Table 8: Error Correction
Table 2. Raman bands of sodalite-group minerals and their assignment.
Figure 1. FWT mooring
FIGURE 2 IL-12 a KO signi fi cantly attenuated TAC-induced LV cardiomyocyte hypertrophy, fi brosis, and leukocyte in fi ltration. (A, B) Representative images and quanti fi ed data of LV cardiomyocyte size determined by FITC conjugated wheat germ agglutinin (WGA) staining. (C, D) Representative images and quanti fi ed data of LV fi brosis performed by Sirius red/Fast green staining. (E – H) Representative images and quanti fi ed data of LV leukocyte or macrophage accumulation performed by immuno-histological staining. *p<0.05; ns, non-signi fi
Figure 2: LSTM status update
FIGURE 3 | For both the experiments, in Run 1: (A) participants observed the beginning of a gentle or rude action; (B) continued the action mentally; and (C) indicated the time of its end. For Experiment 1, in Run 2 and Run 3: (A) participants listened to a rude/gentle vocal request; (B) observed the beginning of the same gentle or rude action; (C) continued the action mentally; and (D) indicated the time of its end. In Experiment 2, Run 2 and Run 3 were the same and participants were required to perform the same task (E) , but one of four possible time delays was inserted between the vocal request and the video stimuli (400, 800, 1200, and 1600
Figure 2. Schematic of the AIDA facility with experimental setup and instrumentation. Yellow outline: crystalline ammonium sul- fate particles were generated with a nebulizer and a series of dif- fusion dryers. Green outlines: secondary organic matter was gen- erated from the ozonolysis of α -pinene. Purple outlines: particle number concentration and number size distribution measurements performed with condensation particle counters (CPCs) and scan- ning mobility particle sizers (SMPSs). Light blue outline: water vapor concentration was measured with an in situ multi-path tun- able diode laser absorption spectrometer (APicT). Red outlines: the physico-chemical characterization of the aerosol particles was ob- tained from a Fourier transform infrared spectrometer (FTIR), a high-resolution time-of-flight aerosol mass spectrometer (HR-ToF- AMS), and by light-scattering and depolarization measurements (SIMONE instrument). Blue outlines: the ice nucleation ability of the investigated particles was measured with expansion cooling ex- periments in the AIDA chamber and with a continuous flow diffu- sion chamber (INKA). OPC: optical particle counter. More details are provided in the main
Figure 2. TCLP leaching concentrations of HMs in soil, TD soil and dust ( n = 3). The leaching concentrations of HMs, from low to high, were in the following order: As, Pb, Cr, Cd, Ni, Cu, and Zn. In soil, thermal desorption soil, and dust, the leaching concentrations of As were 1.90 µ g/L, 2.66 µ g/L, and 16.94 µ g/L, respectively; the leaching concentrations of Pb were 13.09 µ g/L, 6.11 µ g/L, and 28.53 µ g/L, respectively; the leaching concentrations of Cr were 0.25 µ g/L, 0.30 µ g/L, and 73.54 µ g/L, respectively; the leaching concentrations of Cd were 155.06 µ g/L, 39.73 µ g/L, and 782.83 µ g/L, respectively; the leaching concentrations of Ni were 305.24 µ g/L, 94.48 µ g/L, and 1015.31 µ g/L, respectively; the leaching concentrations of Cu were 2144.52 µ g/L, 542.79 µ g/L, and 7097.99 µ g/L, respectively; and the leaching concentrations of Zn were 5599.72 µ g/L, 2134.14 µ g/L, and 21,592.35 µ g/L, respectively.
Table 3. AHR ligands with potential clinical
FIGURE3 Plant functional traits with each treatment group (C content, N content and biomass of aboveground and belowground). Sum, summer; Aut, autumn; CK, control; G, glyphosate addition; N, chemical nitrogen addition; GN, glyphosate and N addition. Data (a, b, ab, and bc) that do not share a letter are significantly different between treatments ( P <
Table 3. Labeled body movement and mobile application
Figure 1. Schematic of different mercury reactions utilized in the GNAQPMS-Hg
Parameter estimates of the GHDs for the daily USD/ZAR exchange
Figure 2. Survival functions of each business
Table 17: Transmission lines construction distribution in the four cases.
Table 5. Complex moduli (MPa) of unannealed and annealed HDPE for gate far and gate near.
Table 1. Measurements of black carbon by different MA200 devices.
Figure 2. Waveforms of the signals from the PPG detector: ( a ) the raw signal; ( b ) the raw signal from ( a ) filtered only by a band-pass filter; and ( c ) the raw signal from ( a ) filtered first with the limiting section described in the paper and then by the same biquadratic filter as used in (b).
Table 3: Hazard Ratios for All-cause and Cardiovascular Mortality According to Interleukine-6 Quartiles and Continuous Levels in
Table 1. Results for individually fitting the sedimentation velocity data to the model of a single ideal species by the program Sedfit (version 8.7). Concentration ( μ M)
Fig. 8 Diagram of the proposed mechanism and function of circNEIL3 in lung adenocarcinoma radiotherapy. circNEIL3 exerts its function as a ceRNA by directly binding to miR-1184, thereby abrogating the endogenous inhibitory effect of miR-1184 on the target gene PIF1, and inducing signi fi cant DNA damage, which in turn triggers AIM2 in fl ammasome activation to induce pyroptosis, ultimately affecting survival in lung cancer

## Work instructions
Each line of the material above that contains the word "different" counts once; report the total and nothing else.

## Task result
3